## Assigned task
Output exactly the lines that run from the line with "00, iar pe card" to the end of the material, both ends included, and no other lines.

· · · · · · ·

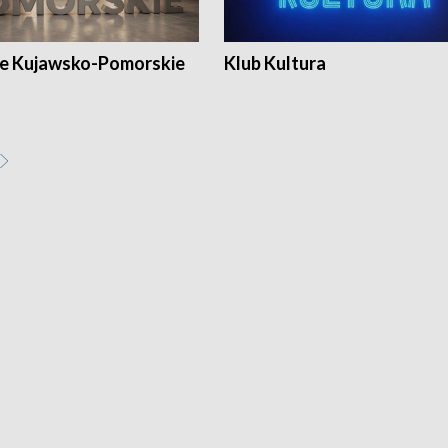
e Kujawsko-Pomorskie
Klub Kultura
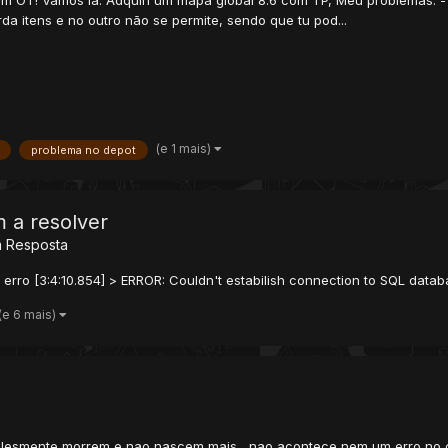
m OT! Vamos lá. Adquiri um mapa global 8.6 com TP, Meu problemas: -
a itens e no outro não se permite, sendo que tu pod...
(e 1 mais)
problema no depot
 a resolver
 Resposta
erro [3:4:10.854] > ERROR: Couldn't estabilish connection to SQL data
(e 6 mais)
lesmente morrem e nao nascem mais , nao acontece nem um erro no con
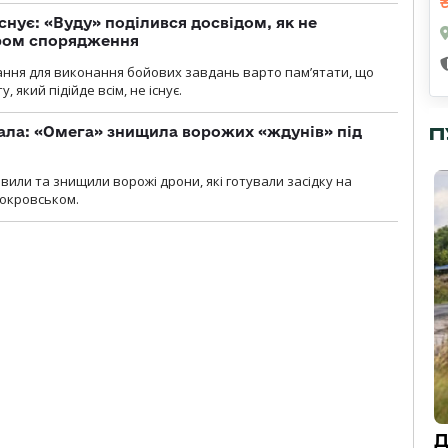
снує: «Вуду» поділився досвідом, як не
ром спорядження
ання для виконання бойових завдань варто пам’ятати, що
 який підійде всім, не існує.
П
ала: «Омега» знищила ворожих «ждунів» під
вили та знищили ворожі дрони, які готували засідку на
Покровськом.
Д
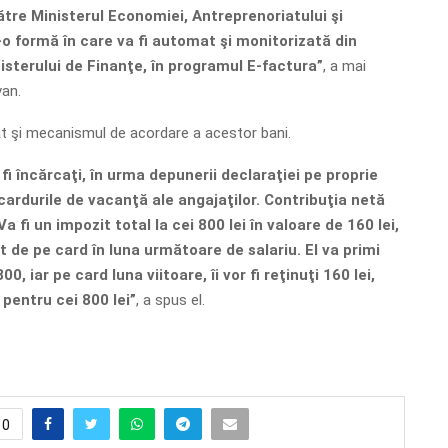
ătre Ministerul Economiei, Antreprenoriatului şi
-o formă în care va fi automat şi monitorizată din
isterului de Finanţe, în programul E-factura”
, a mai
van.
cat şi mecanismul de acordare a acestor bani.
 fi încărcaţi, în urma depunerii declaraţiei pe proprie
ardurile de vacanţă ale angajaţilor. Contribuţia netă
 Va fi un impozit total la cei 800 lei în valoare de 160 lei,
ut de pe card în luna următoare de salariu. El va primi
00, iar pe card luna viitoare, îi vor fi reţinuţi 160 lei,
 pentru cei 800 lei”
, a spus el.
0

· · · · · · ·

## Task result
00, iar pe card luna viitoare, îi vor fi reţinuţi 160 lei,
 pentru cei 800 lei”
, a spus el.
0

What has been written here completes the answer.